Description of the task >> All records, exactly as written, minus the pictures: copy them out.

Stored records:
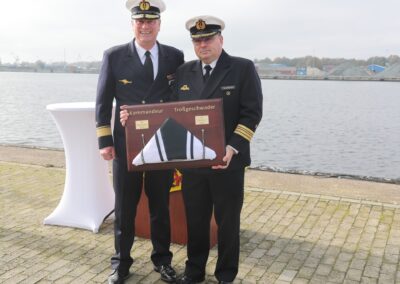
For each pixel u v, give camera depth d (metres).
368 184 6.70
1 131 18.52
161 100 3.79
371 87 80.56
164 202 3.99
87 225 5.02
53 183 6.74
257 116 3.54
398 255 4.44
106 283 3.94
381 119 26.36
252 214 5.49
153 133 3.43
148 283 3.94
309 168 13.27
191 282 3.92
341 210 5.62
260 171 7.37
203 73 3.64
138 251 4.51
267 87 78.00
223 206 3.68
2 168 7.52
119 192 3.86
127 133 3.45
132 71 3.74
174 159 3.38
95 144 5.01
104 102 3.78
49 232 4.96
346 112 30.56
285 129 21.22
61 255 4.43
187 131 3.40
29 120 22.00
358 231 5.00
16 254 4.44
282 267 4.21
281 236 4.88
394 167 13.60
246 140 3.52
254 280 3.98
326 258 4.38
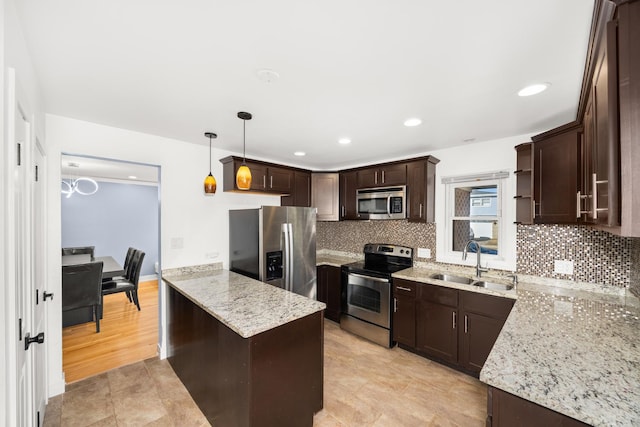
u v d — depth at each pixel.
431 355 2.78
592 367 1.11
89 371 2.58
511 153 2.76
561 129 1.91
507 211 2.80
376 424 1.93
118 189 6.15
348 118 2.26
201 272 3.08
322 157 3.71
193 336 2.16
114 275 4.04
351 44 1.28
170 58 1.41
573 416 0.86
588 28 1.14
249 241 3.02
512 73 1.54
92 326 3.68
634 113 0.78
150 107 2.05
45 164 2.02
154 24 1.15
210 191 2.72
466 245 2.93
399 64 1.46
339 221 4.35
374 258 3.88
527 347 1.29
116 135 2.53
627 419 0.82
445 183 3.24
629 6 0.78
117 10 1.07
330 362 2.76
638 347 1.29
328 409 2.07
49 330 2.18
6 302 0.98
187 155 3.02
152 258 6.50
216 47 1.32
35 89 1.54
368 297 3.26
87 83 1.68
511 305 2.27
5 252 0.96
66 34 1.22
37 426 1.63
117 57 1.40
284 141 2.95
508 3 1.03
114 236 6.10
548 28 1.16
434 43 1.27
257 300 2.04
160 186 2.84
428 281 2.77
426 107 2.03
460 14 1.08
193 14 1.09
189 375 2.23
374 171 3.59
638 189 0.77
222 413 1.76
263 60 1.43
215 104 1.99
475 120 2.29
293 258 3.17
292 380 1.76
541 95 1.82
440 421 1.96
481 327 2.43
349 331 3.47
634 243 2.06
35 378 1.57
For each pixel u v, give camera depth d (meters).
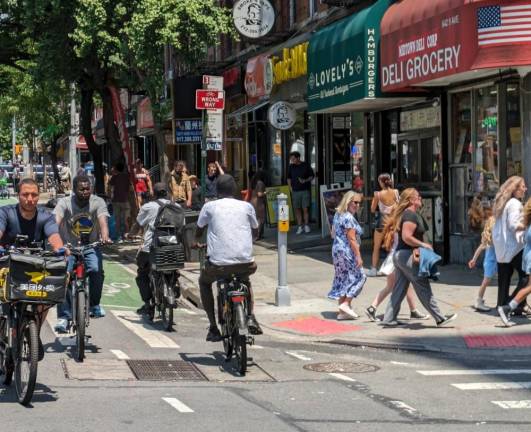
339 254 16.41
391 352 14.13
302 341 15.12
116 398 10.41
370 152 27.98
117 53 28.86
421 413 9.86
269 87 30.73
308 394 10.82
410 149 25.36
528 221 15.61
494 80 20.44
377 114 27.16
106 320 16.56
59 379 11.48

Written answer >>
For each pixel u v, give camera depth d (metres).
368 184 6.70
1 131 18.52
161 100 3.79
371 87 80.56
164 202 3.99
87 225 5.02
53 183 6.74
257 116 3.54
398 255 4.44
106 283 3.94
381 119 26.36
252 214 5.49
153 133 3.43
148 283 3.94
309 168 13.27
191 282 3.92
341 210 5.62
260 171 7.37
203 73 3.64
138 251 4.51
267 87 78.00
223 206 3.68
2 168 7.52
119 192 3.86
127 133 3.45
132 71 3.74
174 159 3.38
95 144 5.01
104 102 3.78
49 232 4.96
346 112 30.56
285 129 21.22
61 255 4.43
187 131 3.40
29 120 22.00
358 231 5.00
16 254 4.44
282 267 4.21
281 236 4.88
394 167 13.60
246 140 3.52
254 280 3.98
326 258 4.38
u v d — depth at each pixel.
431 355 2.78
592 367 1.11
89 371 2.58
511 153 2.76
561 129 1.91
507 211 2.80
376 424 1.93
118 189 6.15
348 118 2.26
201 272 3.08
322 157 3.71
193 336 2.16
114 275 4.04
351 44 1.28
170 58 1.41
573 416 0.86
588 28 1.14
249 241 3.02
512 73 1.54
92 326 3.68
634 113 0.78
150 107 2.05
45 164 2.02
154 24 1.15
210 191 2.72
466 245 2.93
399 64 1.46
339 221 4.35
374 258 3.88
527 347 1.29
116 135 2.53
627 419 0.82
445 183 3.24
629 6 0.78
117 10 1.07
330 362 2.76
638 347 1.29
328 409 2.07
49 330 2.18
6 302 0.98
187 155 3.02
152 258 6.50
216 47 1.32
35 89 1.54
368 297 3.26
87 83 1.68
511 305 2.27
5 252 0.96
66 34 1.22
37 426 1.63
117 57 1.40
284 141 2.95
508 3 1.03
114 236 6.10
548 28 1.16
434 43 1.27
257 300 2.04
160 186 2.84
428 281 2.77
426 107 2.03
460 14 1.08
193 14 1.09
189 375 2.23
374 171 3.59
638 189 0.77
222 413 1.76
263 60 1.43
215 104 1.99
475 120 2.29
293 258 3.17
292 380 1.76
541 95 1.82
440 421 1.96
481 327 2.43
349 331 3.47
634 243 2.06
35 378 1.57
For each pixel u v, give camera depth d (meters).
339 254 16.41
391 352 14.13
302 341 15.12
116 398 10.41
370 152 27.98
117 53 28.86
421 413 9.86
269 87 30.73
308 394 10.82
410 149 25.36
528 221 15.61
494 80 20.44
377 114 27.16
106 320 16.56
59 379 11.48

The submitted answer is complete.